取り組む内容:
A: 嗅覚に関する抜粋によると、JEITAが「2022年度版 実装技術ロードマップ」を発行したのはいつですか。
B: 嗅覚についての抜粋を、最後の文に続けて書き進めてください。

抜粋テキスト:
>>>>>

今回から「嗅覚」の概要をシリーズで取り上げる。本稿では、「におい」を感じる意味とその複雑さについて解説する。
電子情報技術産業協会(JEITA)が3年ぶりに実装技術ロードマップを更新し、「2022年度版 実装技術ロードマップ」(書籍)を2022年7月に発行した。本コラムではロードマップの策定を担当したJEITA Jisso技術ロードマップ専門委員会の協力を得て、ロードマップの概要を本コラムの第377回からシリーズで紹介している。
本シリーズの前回までは、第2章「注目される市場と電子機器群」の第3節(2.3)「ヒューマンサイエンス」の第3項(2.3.3)「人間拡張」から6つ目の項目「2.3.3.6 味覚」の概要を3回にわたって記述してきた。今回からは、7つ目の項目「2.3.3.7 嗅覚」の概要をご説明していく。
嗅覚から得る情報、すなわち「におい」は最も根源的な感覚である。ヒトはふだん、視覚と聴覚によって主に外界の情報を得ている。視覚情報と聴覚情報から、直接的な危険の兆候を瞬時に得ることは難しい。これに対して「におい」は、有毒ガスや腐敗ガスなどの危険に対する警戒心を瞬時に喚起する。身を守るためには不可欠の感覚だと言える。

<<<<<

グラフ読み取りクイズの項目:
>>>>>

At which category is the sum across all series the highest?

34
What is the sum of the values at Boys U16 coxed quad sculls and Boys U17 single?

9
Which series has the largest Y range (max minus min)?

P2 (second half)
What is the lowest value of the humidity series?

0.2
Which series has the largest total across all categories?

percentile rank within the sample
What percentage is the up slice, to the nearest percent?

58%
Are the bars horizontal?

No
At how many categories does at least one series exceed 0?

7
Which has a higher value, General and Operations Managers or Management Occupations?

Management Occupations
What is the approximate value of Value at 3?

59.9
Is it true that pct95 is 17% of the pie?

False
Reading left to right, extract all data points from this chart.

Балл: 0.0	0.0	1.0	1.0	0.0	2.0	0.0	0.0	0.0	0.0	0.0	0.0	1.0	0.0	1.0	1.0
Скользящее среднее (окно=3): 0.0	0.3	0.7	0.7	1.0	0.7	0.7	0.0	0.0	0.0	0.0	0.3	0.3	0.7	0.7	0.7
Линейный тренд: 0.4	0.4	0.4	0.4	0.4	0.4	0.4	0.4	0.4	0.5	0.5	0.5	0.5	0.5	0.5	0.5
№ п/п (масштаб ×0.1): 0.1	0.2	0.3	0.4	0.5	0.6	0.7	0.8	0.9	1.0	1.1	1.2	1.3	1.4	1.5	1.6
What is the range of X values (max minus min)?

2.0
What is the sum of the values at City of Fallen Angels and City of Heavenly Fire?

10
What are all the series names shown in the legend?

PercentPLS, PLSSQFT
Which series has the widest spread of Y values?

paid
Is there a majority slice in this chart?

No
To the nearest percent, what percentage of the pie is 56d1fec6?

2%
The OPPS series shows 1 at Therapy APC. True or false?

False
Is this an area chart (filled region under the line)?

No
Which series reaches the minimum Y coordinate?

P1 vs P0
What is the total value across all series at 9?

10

<<<<<

解答:
A: 2022年7月です。

B:
においの元となる化学物質(におい成分を含むガスの分子:におい分子)が鼻に入ると、鼻の孔(鼻腔)の天井(天蓋)にある鼻粘膜にガスが溶け込み、粘膜内に侵入する。鼻粘膜内には、「におい」を感じる細胞(嗅細胞)の樹状突起がある。におい分子がこの樹状突起に付着すると嗅細胞が興奮し、電気信号が発生する。
鼻腔は左右2つあり、鼻粘膜も2つある。鼻腔の天蓋に位置する嗅細胞の集合は郵便切手(通常切手)ほどの大きさで、片側に約500万(両側では1000万)の嗅細胞が分布している。鼻腔が2つあるのは、鼻粘膜の洗浄を交互に実施するためである。つまり左右の鼻腔はどちらかが常に呼吸を主導しており、洗浄中でない鼻孔は空気の出入りが多い。また2つの鼻腔はにおいを立体的に捉えることに役立つとされている。
前述のように、におい分子によって興奮した嗅細胞は、電気信号を発生する。電気信号は嗅覚神経を通じて嗅糸球体へと伝わり、さらに僧帽細胞で電気信号を統合して大脳へと至る。大脳では嗅覚野を中心に連合野、言語野などにも信号が伝わり、広い範囲で総合的ににおいを認識する。感覚の信号が大脳の広範囲に伝搬する現象は、味覚や視覚、聴覚では見られない。このことが嗅覚に複雑さ(後述)をもたらす理由の一つと考えられている。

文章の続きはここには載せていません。